Regarding access, PHC stands out as an important setting for offering IUD, as it is the gateway to health systems and one of the main reproductive planning services. In this scenario, where human resources are often a problem, especially in medical care, nurse training and performance are fundamental to qualifying contraceptive assistance and guaranteeing sexual and reproductive health care for all women(1,38-39), especially those who live in situations of social vulnerability in the country or anywhere else in the world, preventing, for instance, unwanted pregnancy and abortion, with their complications and/or repercussions.
Study limitations
The limitations of this study are mainly related to the design of most of the studies that made up the sample, characterized as experience reports, which have the lowest level of scientific evidence.
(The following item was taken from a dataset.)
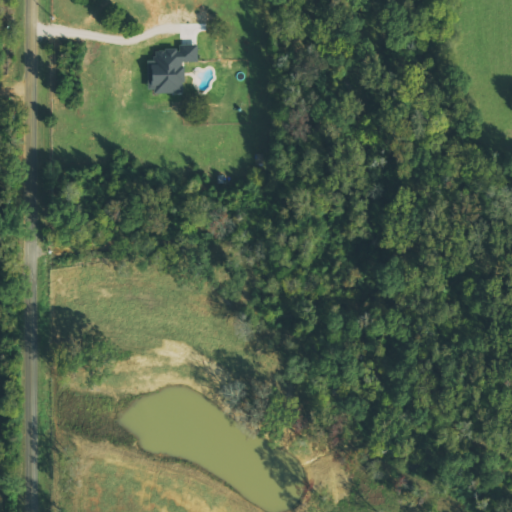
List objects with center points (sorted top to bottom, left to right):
building: (169, 68)
road: (40, 255)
Furthermore, the reduced number of studies regarding IUD insertion by nurses in PHC, when compared to other practice scenarios, limited the review sample, including in the national context.
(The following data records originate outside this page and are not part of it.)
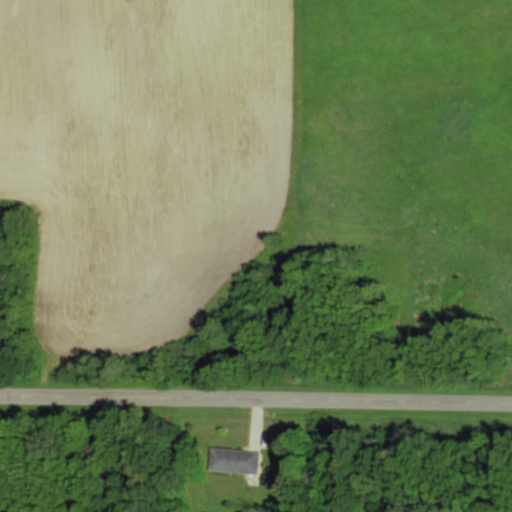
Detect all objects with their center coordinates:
road: (255, 401)
building: (238, 459)
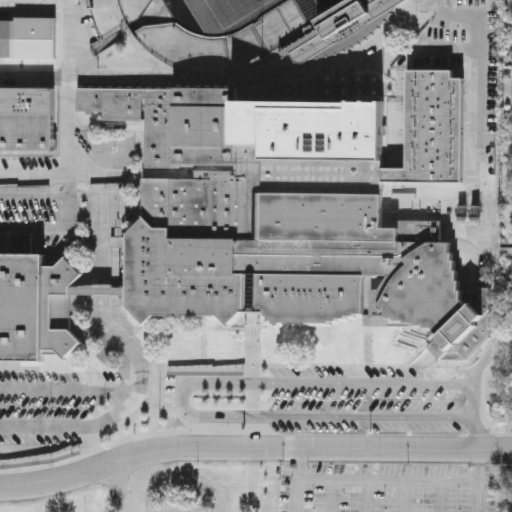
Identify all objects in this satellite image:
park: (230, 9)
stadium: (245, 30)
building: (343, 31)
building: (8, 40)
building: (8, 41)
road: (263, 79)
road: (478, 102)
building: (27, 119)
building: (27, 120)
road: (67, 120)
building: (295, 208)
building: (270, 217)
road: (469, 233)
building: (36, 308)
road: (99, 311)
road: (494, 313)
road: (188, 329)
road: (392, 333)
road: (399, 340)
road: (142, 347)
road: (203, 347)
road: (311, 365)
road: (160, 372)
road: (95, 391)
road: (184, 399)
parking lot: (316, 400)
parking lot: (56, 408)
road: (471, 419)
road: (64, 428)
road: (252, 447)
road: (245, 449)
road: (364, 449)
road: (389, 480)
road: (130, 485)
parking lot: (386, 488)
road: (404, 498)
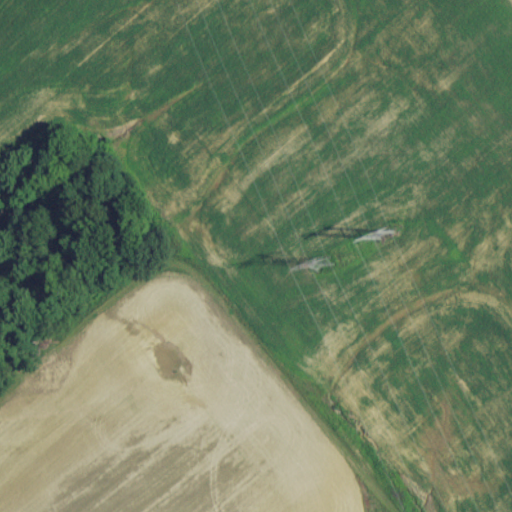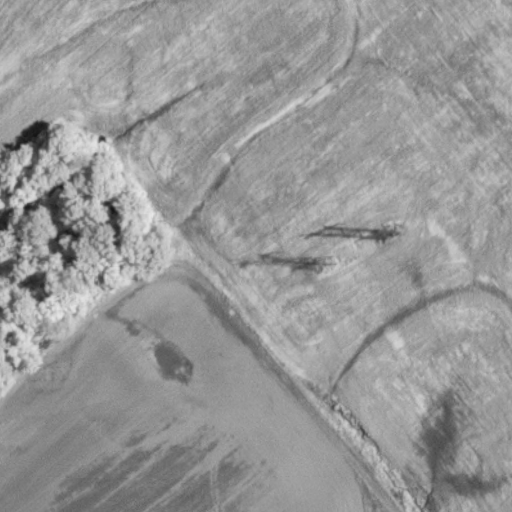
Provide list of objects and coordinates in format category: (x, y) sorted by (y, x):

Contributions to nursing, health and public policies
The integrative review made it possible to group different positive experiences regarding IUD insertion by nurses in PHC and, thus, contribute to strengthening this advanced professional practice and stimulating health services to establish a training program for nurses, a strategy that can qualify contraceptive assistance and increase women’s access to IUD, which have been proven to be effective. By shedding light on knowledge production related to the topic, this review also contributes by revealing the need for robust studies with a high level of scientific evidence, such as randomized clinical trials. Furthermore, the review may support legal discussions involving device insertion and removal by nurses, giving visibility to the expansion and strengthening of public policies related to reproductive planning.
CONCLUSIONS
Studies on IUD insertion by nurses in PHC were developed predominantly internationally, the first being published in 1979. The most recent study is Brazilian, the only one developed in the country, published in 2021 and carried out in Florianópolis. Experience report studies prevailed, classified as having a lower level of scientific evidence.
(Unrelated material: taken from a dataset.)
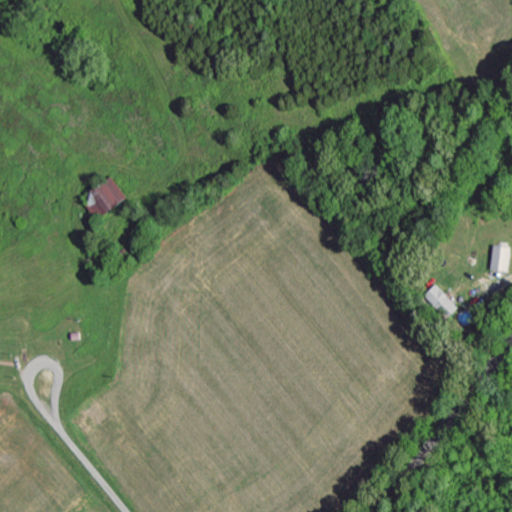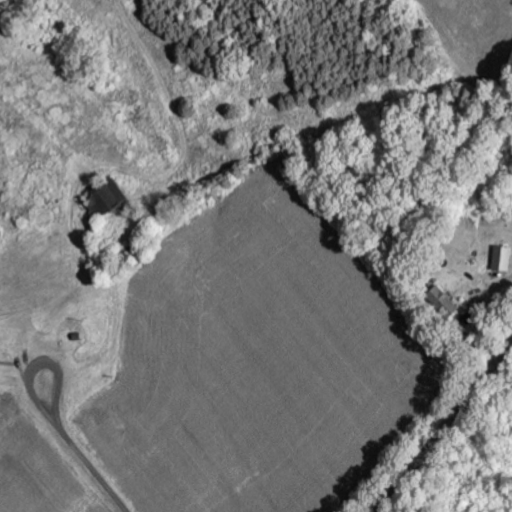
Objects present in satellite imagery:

The findings, focusing on PHC, revealed three main themes: Nurse training to insert an intrauterine device; Nurses’ competency to insert an intrauterine device; and Women’s access to intrauterine devices. Different experiences of theoretical and practical training of nurses for IUD insertion were presented, with the participation of different specialties, such as pediatric, family and women’s health nurses. Trained nurses demonstrated competency in this practice, with favorable outcomes, such as the absence of serious complications after the procedure, few undesirable effects and excellent women’s satisfaction with the method. Furthermore, nurses proved to be as competent as physicians in inserting IUD. IUD insertion by nurses proved to be an important strategy to increase women’s access to this device, given the barriers to access to reproductive planning in health services.
Finally, the gaps in scientific knowledge related to IUD insertion by PHC nurses signal the need for robust research on the subject at a national and international level that uses homogeneous methodologies and representative samples, with a high level of scientific evidence, aiming to support and promote this nurses’ professional practice in PHC globally, in addition to strengthening nurses’ advanced practices in the health work process.